Despite the how easy it may seem for artists to become famous on TikTok, many students do not believe that TikTok can serve as a practical career choice. Preferring other social media sites like Instagram and YouTube, Fukui doesn’t think that “TikTok is going to become a real career option for most people because as time goes on, TikTok will become less popular and there will be other platforms to raise money.” Mina concurs on the idea that musicians will have a tough time making a career on TikTok alone, as the music industry tends to be dynamic and selective. Instead, Mina believes that TikTok merely acts as a good promotional platform for artists looking to market their music. 

Japanese language teacher Elena Yoo, who downloaded TikTok in order to broaden her knowledge on how people communicate and maintain relevance around the world, accents Mina’s argument, understanding that influencers on TikTok don’t make as much money as those on YouTube and Instagram. While TikTok’s Creator Fund helps the app’s users to make some profit, individuals who take part in the fund only get paid between 2 and 4 cents for every 1,000 views. With this in mind, Yoo believes that an emerging musician’s ability to “succeed solely on TikTok might be questionable.” However, she thinks that using other platforms like YouTube and Spotify along with TikTok may progress an upcoming artist’s career.  

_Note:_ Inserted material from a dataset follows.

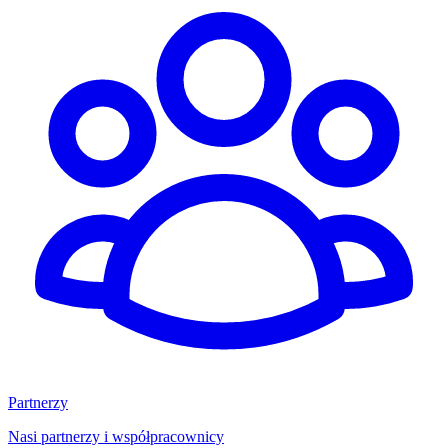
Partnerzy
Nasi partnerzy i współpracownicy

On the other hand, counselor Sean Ohira shares a more optimistic perspective and believes that TikTok “definitely gives greater access and exposure to people who might not otherwise have those opportunities.” Compared to twenty years ago, where talent shows like ABC’s “American Idol” served as the exclusive platform for young adults to brandish their singing abilities, because of the internet and apps like TikTok, the people of today have greater access to express their musical gifts. “[TikTok has provided a gateway for teenagers to not only] pursue their God given passions, talents, and dreams in order to bless others, but also to perhaps make a living off of it,” said Ohira.

Above all, if a student told her their dreams of becoming the next superstar sensation, Yoo would encourage them to go for it. As TikTok has created an equitable playing field for teenagers and young adults to express their talents, Ohira would also push a student to follow their ambitions. “I feel like God has gifted each of us with different strengths and passions, and equips us in these ways as a means to bless others, so if they wanted to pursue music, or whatever artistic or athletic talent they had, I would fully support them in going for it, especially if they would look back on their life and regret not doing so.”